### BRIEF
Write out the items below again with the pictures left out, swapping "first camera's" for "reference camera's" wherever it appears and changing nothing else.

### DATA SHOWN
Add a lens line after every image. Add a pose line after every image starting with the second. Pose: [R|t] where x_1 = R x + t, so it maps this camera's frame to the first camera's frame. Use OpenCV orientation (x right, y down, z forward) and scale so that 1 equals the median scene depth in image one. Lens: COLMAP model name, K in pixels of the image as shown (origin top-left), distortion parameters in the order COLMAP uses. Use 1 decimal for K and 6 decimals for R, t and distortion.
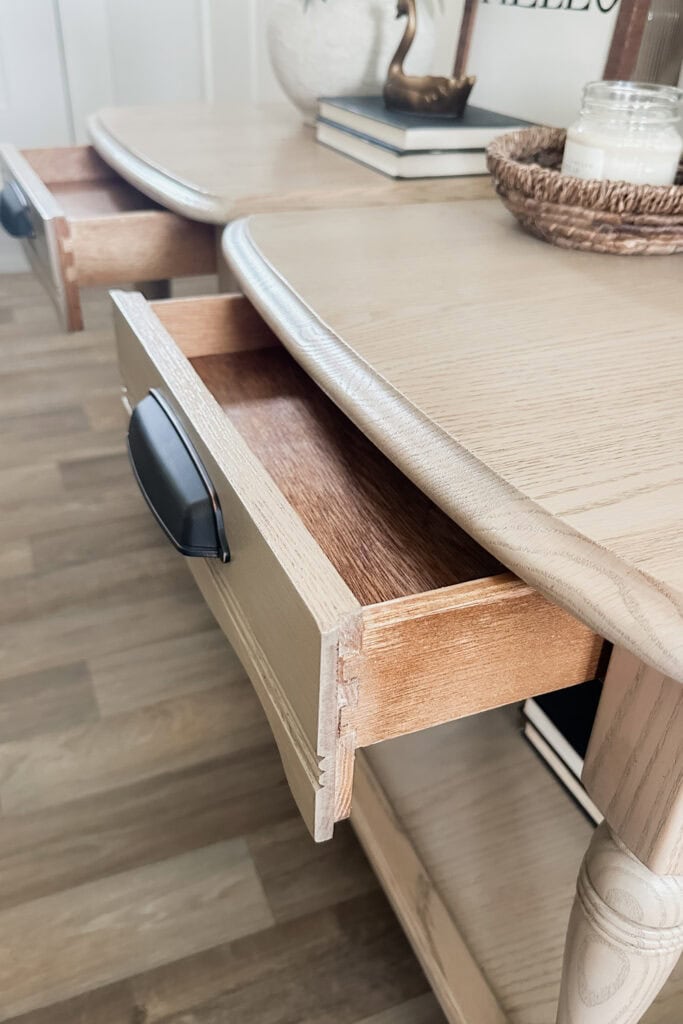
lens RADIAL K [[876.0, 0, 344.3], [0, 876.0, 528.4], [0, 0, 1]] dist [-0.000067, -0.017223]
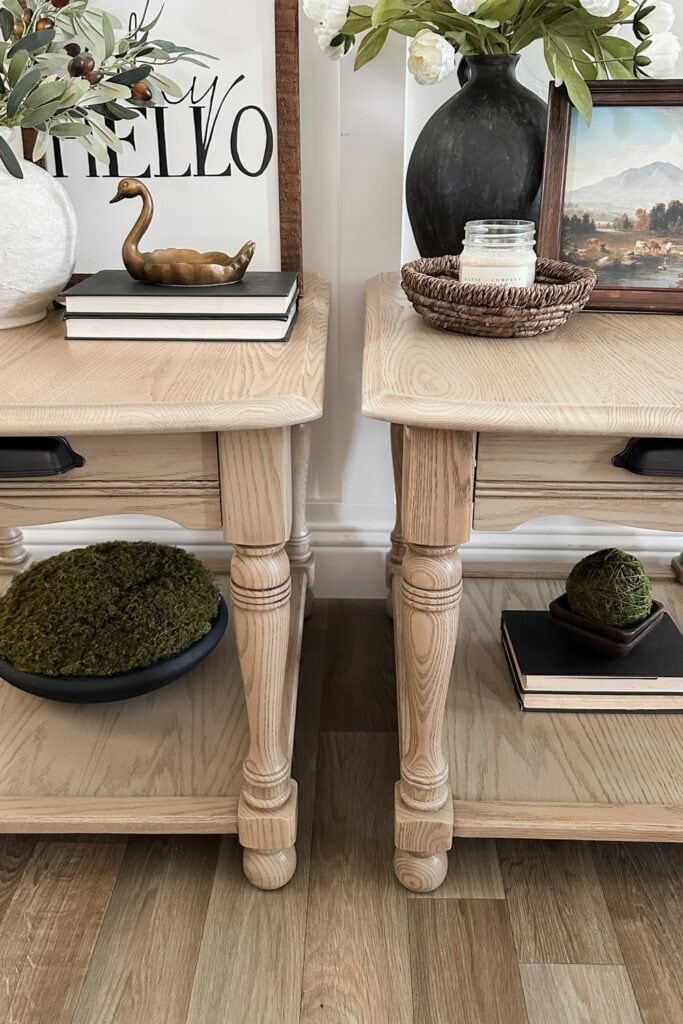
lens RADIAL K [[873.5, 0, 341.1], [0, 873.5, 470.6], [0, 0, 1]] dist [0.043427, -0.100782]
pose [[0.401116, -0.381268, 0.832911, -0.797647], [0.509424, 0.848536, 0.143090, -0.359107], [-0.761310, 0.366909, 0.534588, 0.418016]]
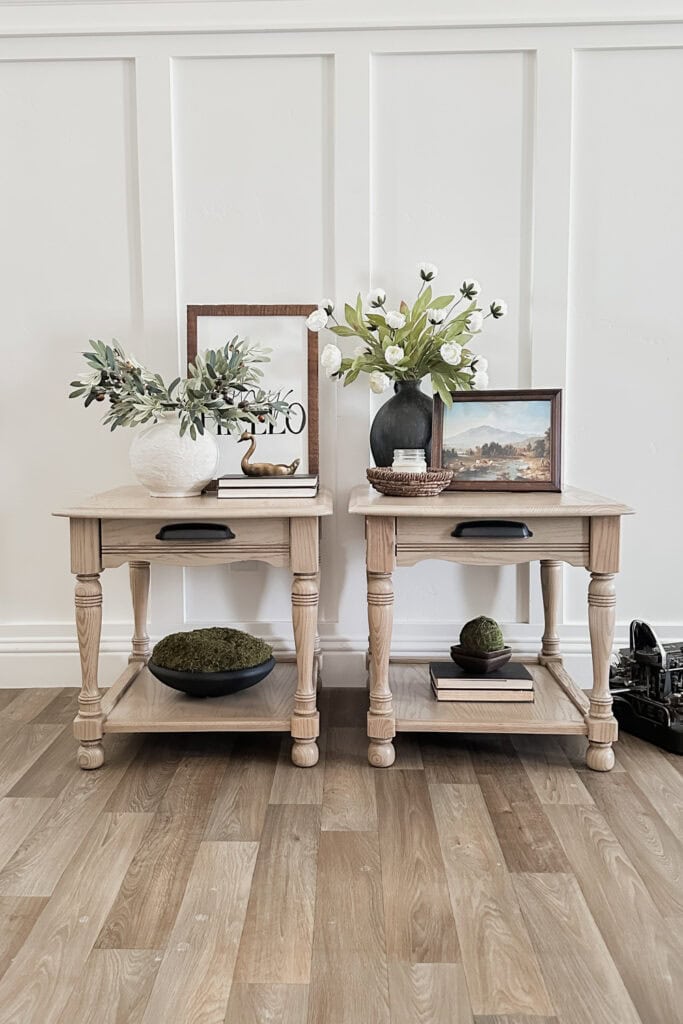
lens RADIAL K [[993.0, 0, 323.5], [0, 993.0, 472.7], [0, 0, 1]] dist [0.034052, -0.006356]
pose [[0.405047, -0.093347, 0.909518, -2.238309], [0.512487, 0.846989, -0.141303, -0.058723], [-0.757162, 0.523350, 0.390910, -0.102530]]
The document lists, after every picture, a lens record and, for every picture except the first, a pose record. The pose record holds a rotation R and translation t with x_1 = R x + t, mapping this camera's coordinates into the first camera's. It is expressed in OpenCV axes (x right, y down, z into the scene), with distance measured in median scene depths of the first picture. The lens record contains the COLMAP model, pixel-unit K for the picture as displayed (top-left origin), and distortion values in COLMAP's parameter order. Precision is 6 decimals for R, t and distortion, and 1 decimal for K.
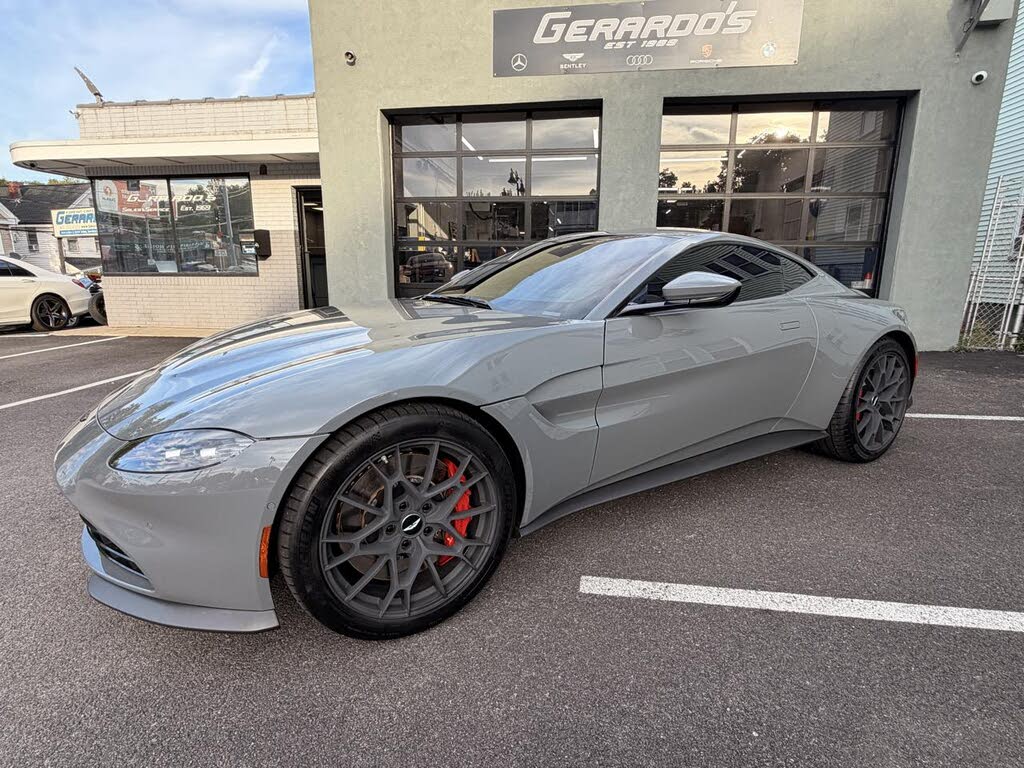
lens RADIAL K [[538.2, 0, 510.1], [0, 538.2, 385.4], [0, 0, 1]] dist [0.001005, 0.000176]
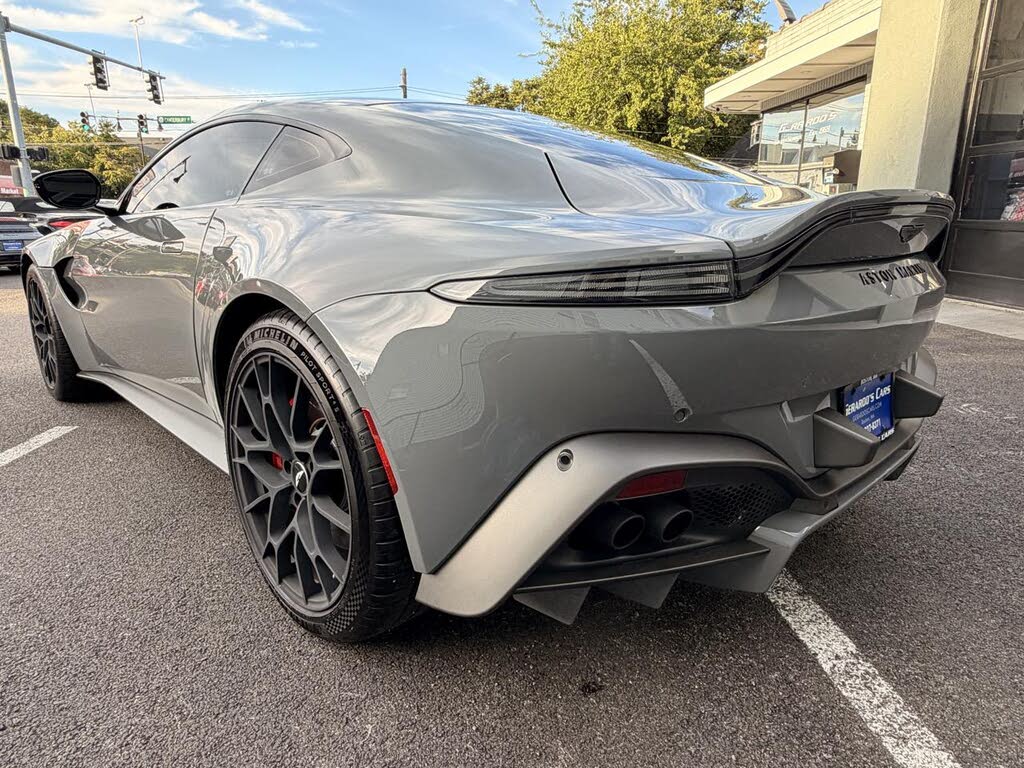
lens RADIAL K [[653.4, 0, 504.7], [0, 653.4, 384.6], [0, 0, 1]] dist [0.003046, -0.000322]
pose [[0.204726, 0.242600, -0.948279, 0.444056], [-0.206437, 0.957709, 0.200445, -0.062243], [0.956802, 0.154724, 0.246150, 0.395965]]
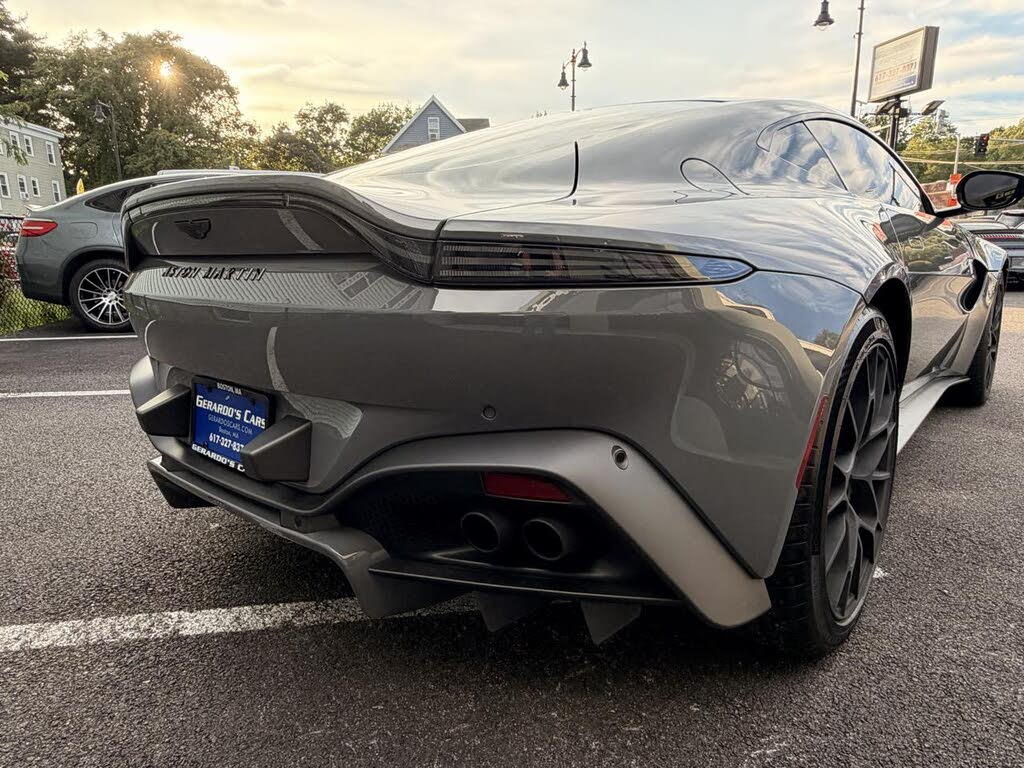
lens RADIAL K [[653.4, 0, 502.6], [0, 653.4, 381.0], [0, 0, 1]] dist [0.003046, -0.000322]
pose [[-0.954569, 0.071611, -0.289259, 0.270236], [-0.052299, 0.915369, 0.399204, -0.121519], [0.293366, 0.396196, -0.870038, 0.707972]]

### ANSWER SPACE
Add a lens line after every image. Add a pose line after every image starting with the second. Pose: [R|t] where x_1 = R x + t, so it maps this camera's frame to the reference camera's frame. Use OpenCV orientation (x right, y down, z forward) and scale so that 1 equals the median scene depth in image one. Lens: COLMAP model name, K in pixels of the image as shown (origin top-left), distortion parameters in the order COLMAP uses. Use 1 decimal for K and 6 decimals for R, t and distortion.
lens RADIAL K [[876.0, 0, 344.3], [0, 876.0, 528.4], [0, 0, 1]] dist [-0.000067, -0.017223]
lens RADIAL K [[873.5, 0, 341.1], [0, 873.5, 470.6], [0, 0, 1]] dist [0.043427, -0.100782]
pose [[0.401116, -0.381268, 0.832911, -0.797647], [0.509424, 0.848536, 0.143090, -0.359107], [-0.761310, 0.366909, 0.534588, 0.418016]]
lens RADIAL K [[993.0, 0, 323.5], [0, 993.0, 472.7], [0, 0, 1]] dist [0.034052, -0.006356]
pose [[0.405047, -0.093347, 0.909518, -2.238309], [0.512487, 0.846989, -0.141303, -0.058723], [-0.757162, 0.523350, 0.390910, -0.102530]]
The document lists, after every picture, a lens record and, for every picture except the first, a pose record. The pose record holds a rotation R and translation t with x_1 = R x + t, mapping this camera's coordinates into the reference camera's. It is expressed in OpenCV axes (x right, y down, z into the scene), with distance measured in median scene depths of the first picture. The lens record contains the COLMAP model, pixel-unit K for the picture as displayed (top-left origin), and distortion values in COLMAP's parameter order. Precision is 6 decimals for R, t and distortion, and 1 decimal for K.
lens RADIAL K [[538.2, 0, 510.1], [0, 538.2, 385.4], [0, 0, 1]] dist [0.001005, 0.000176]
lens RADIAL K [[653.4, 0, 504.7], [0, 653.4, 384.6], [0, 0, 1]] dist [0.003046, -0.000322]
pose [[0.204726, 0.242600, -0.948279, 0.444056], [-0.206437, 0.957709, 0.200445, -0.062243], [0.956802, 0.154724, 0.246150, 0.395965]]
lens RADIAL K [[653.4, 0, 502.6], [0, 653.4, 381.0], [0, 0, 1]] dist [0.003046, -0.000322]
pose [[-0.954569, 0.071611, -0.289259, 0.270236], [-0.052299, 0.915369, 0.399204, -0.121519], [0.293366, 0.396196, -0.870038, 0.707972]]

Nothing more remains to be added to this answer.